Today I vibe coded a small project with Gemini, which fetches all the entries from a WordPress blog, and then extracts core arguments and key facts from them.
To my surprise, Gemini generates the code correctly in almost one-shot.
I used Ollama locally with a gemma3:12b model for this project, because I like to have absolute privacy and don’t want to pay any token fees. Also, for simple tasks like this, a local LLM is good enough.
The project turns out to be very simple, with just two Python scripts.
- scrapper.py
- analyzer.py
The scrapper is very simple, with requests and BeatifulSoup packages being used.
For the analyzer, there are a few tricky parts I like to take notes here.

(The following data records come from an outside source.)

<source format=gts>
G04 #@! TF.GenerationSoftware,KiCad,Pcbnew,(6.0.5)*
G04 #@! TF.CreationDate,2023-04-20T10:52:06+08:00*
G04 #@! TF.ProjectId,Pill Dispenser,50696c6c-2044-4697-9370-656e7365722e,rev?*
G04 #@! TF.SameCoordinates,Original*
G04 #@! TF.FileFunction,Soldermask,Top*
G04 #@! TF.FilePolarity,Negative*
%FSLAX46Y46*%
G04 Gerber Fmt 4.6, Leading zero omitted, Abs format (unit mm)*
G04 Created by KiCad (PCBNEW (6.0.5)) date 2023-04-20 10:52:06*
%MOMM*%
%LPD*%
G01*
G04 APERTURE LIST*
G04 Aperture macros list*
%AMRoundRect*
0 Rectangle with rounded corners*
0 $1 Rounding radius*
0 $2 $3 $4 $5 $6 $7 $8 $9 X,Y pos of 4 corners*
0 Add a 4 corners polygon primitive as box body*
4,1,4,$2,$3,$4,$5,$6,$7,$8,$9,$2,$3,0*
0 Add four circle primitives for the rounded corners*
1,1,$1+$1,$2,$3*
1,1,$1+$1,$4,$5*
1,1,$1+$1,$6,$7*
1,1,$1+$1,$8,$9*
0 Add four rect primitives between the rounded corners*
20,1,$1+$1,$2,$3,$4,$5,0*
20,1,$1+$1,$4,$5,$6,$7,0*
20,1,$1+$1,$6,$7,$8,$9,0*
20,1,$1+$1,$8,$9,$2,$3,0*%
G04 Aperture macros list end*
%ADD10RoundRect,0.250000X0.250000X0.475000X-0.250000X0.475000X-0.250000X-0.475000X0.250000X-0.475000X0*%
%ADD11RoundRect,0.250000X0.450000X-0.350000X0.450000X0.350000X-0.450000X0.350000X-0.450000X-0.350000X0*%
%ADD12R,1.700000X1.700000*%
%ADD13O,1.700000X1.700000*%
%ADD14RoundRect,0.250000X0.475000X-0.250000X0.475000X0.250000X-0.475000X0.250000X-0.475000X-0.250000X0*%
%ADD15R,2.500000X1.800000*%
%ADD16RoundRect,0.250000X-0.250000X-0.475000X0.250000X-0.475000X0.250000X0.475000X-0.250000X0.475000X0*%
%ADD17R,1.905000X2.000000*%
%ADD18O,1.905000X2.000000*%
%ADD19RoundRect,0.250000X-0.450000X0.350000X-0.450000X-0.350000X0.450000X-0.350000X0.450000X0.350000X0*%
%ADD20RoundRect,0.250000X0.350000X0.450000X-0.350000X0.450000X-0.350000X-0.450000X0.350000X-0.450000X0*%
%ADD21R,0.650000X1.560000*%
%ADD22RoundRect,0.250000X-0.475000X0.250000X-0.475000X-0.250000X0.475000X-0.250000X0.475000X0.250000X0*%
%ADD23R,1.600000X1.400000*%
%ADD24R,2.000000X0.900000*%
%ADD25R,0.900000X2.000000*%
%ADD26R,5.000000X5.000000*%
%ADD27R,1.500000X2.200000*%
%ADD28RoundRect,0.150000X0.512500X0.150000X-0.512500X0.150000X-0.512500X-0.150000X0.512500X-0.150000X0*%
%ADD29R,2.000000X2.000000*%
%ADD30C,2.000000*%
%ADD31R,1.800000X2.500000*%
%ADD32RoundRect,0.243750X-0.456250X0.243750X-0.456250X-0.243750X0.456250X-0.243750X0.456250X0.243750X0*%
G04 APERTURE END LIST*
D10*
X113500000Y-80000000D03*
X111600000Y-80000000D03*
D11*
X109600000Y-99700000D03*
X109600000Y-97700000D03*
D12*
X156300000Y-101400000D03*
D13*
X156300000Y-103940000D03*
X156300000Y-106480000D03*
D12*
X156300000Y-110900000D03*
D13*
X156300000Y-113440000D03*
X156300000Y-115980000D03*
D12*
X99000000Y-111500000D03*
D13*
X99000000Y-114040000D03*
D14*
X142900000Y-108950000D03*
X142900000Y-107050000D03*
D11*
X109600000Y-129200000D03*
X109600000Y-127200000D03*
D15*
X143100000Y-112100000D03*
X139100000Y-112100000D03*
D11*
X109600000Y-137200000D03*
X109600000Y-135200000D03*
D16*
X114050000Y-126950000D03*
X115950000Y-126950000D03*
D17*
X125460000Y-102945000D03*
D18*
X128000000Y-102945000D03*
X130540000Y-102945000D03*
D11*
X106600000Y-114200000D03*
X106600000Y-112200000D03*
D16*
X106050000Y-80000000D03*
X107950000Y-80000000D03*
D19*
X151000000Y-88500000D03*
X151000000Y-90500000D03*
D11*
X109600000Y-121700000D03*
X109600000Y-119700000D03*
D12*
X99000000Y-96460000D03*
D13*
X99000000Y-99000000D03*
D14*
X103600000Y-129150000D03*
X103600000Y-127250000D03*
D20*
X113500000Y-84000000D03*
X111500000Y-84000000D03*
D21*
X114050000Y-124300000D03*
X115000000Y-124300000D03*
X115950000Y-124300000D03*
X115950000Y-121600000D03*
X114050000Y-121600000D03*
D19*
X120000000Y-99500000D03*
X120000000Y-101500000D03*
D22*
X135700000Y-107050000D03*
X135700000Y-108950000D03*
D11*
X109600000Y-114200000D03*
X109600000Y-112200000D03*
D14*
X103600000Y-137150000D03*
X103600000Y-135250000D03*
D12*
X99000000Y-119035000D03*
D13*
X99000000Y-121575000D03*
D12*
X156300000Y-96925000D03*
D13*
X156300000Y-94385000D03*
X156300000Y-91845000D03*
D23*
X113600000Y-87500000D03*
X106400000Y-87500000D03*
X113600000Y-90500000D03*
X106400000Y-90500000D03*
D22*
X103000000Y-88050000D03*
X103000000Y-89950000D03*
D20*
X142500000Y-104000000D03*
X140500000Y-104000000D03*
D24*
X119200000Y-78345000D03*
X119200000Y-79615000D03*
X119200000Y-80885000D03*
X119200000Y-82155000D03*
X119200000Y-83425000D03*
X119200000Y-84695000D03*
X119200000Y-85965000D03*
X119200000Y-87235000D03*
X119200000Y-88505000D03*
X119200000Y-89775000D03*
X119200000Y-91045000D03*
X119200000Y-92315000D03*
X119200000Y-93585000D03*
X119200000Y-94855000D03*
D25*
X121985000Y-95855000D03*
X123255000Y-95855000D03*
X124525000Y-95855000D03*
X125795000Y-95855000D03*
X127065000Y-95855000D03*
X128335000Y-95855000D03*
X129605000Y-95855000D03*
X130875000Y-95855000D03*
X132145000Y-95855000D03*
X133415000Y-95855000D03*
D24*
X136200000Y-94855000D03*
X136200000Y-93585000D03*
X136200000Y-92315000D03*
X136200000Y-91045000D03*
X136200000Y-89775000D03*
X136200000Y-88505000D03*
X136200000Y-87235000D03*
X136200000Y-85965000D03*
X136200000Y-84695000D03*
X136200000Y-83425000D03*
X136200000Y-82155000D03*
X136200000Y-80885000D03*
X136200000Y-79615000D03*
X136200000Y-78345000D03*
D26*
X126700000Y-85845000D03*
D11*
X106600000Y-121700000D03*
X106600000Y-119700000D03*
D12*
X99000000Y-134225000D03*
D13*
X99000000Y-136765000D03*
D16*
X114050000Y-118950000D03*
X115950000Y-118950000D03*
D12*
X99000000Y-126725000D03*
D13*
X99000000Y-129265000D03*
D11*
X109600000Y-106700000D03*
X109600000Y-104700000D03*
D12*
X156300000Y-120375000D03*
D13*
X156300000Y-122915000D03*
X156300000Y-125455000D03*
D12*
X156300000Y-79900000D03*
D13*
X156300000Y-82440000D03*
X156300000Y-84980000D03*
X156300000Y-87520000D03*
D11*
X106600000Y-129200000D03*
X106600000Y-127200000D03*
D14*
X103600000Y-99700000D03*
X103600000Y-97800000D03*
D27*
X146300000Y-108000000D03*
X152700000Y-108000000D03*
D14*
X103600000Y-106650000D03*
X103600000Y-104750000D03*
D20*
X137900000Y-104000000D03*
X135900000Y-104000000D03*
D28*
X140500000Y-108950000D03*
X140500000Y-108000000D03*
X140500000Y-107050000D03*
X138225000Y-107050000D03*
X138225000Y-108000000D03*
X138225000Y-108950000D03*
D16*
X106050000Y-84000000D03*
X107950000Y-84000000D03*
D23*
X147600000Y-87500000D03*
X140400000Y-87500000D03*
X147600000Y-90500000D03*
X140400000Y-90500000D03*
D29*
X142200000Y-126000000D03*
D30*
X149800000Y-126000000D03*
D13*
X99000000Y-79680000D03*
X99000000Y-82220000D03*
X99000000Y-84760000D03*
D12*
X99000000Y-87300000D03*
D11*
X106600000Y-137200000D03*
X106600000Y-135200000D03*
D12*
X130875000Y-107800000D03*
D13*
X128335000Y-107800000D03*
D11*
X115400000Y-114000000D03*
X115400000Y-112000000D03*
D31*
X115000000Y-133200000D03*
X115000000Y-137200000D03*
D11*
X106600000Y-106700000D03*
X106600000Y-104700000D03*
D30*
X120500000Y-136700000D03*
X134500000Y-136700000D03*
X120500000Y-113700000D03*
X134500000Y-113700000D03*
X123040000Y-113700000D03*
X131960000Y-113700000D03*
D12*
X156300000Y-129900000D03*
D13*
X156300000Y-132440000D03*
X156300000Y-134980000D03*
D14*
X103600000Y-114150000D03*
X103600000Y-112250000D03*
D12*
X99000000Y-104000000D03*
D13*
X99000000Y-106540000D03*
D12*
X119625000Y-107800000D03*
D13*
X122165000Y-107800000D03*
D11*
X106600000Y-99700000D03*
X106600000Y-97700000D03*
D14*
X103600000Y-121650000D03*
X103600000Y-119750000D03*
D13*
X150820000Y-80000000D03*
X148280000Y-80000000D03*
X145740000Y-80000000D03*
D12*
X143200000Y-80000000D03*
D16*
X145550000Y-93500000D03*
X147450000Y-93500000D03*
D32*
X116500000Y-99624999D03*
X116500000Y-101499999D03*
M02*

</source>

In order to talk to the model, you just need to create a client with the ollama package, and the Ollama host is on http://localhost:11434 by default.

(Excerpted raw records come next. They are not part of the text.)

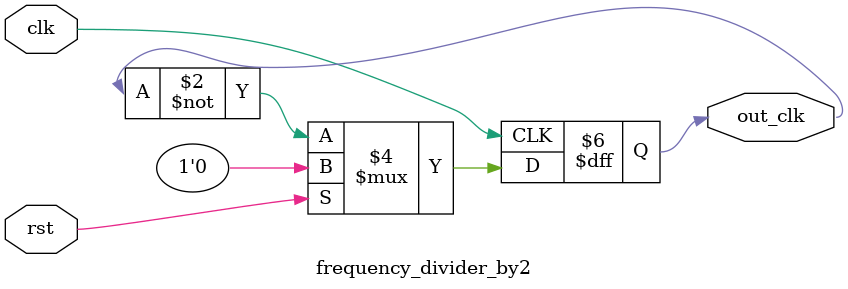
<source format=v>
module frequency_divider_by2 ( clk ,rst,out_clk );
	output reg out_clk;
	input clk ;
	input rst;
	always @(posedge clk)
	begin
		if (rst)
			out_clk <= 1'b0;
		else
			out_clk <= ~out_clk;	
	end 
endmodule
</source>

For each LLM chat call, I specified a system prompt and a user prompt in the message, together with a format argument with json as the value, so that I always get well formed json responses from the model.
I also assigned temporature and num_ctx (context length) arguments. A lower temporature hyperparameter allows the model to generate more deterministic results, and you need to assign proper context length argument so that it does not exceed the model’s limit.
Lastly, since I have hundreds of posts to be summarized, I used a batching + 2 step summarization approach to avoid exceeding context window limit.
I’m very satisfied with the result. Absolute privacy + zero token fee + no 3rd party agent frameworks used!
Maybe in the future I would explore more interesting ideas using local models with Ollama.